Family	Wipe Trigger	Method	Source
BRATA	Post-fraud or analysis detection	DevicePolicyManager.wipeData()	Cleafy
BingoMod	Post-fraud evidence destruction	Remote wipe via C2 command	Cleafy
Cerberus	C2 kill command	Device admin wipe	Malpedia
Rafel RAT	C2 command, ransomware module	Device admin wipe + file encryption	Check Point

Android Ransomware Evolution

ESET's whitepaper "Android Ransomware: From Android Defender to DoubleLocker" traces the complete history.

Screen Lockers (2013-2015)

The earliest Android ransomware displayed persistent full-screen overlays that the user could not dismiss, demanding payment to "unlock" the device.

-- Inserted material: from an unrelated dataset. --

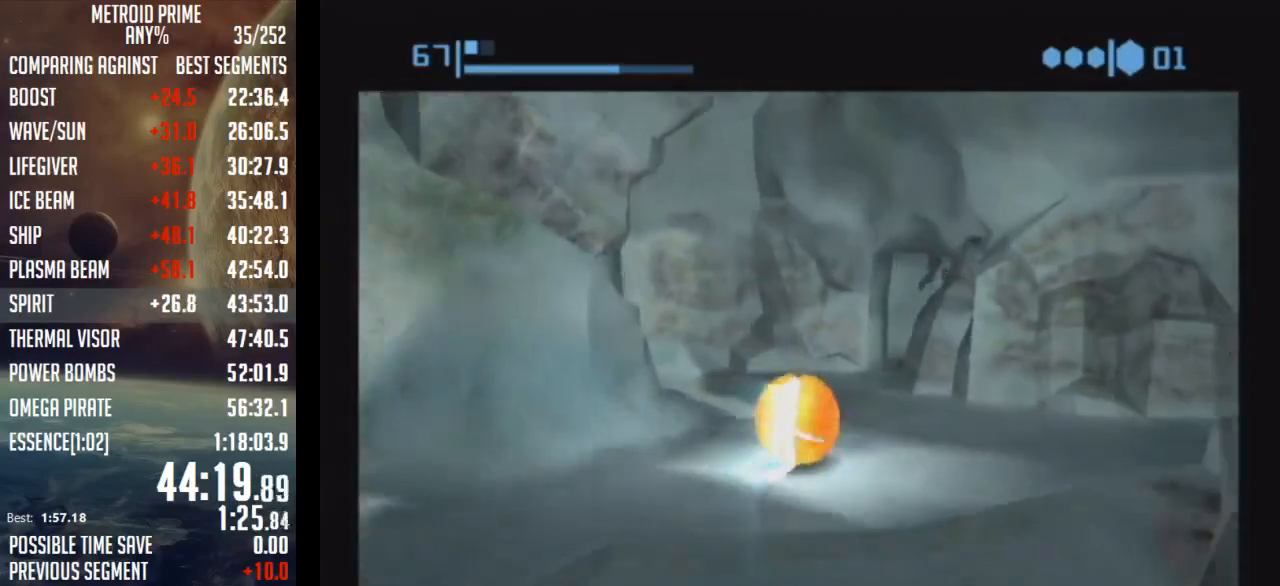
{"buttons": [], "left_stick": "up-right", "right_stick": "center", "events": [[350, "left_stick", "up-right"], [467, "B", "up"]]}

Koler (April 2014): Police-themed ransomware that displayed a localized law enforcement warning based on the victim's geographic location. A US victim saw an FBI warning; European victims saw Europol branding. Distributed primarily through adult content sites. Demanded $100-$300 via MoneyPak. Infected approximately 200,000 Android devices, with 75% in the United States.

Screen lockers used SYSTEM_ALERT_WINDOW to display persistent overlays. Early variants could be removed by booting into safe mode and uninstalling the app. More sophisticated variants registered as device administrators to resist uninstall.

PIN Lockers (2015-2017)

LockerPin (September 2015): ESET discovered the first Android ransomware that changed the device's lock screen PIN using DevicePolicyManager.resetPassword(). Once the PIN was changed, even the malware authors could not unlock it without knowing the new randomly generated PIN. The only recovery options were factory reset (losing all data) or ADB access on a rooted/debug-enabled device to delete the PIN file.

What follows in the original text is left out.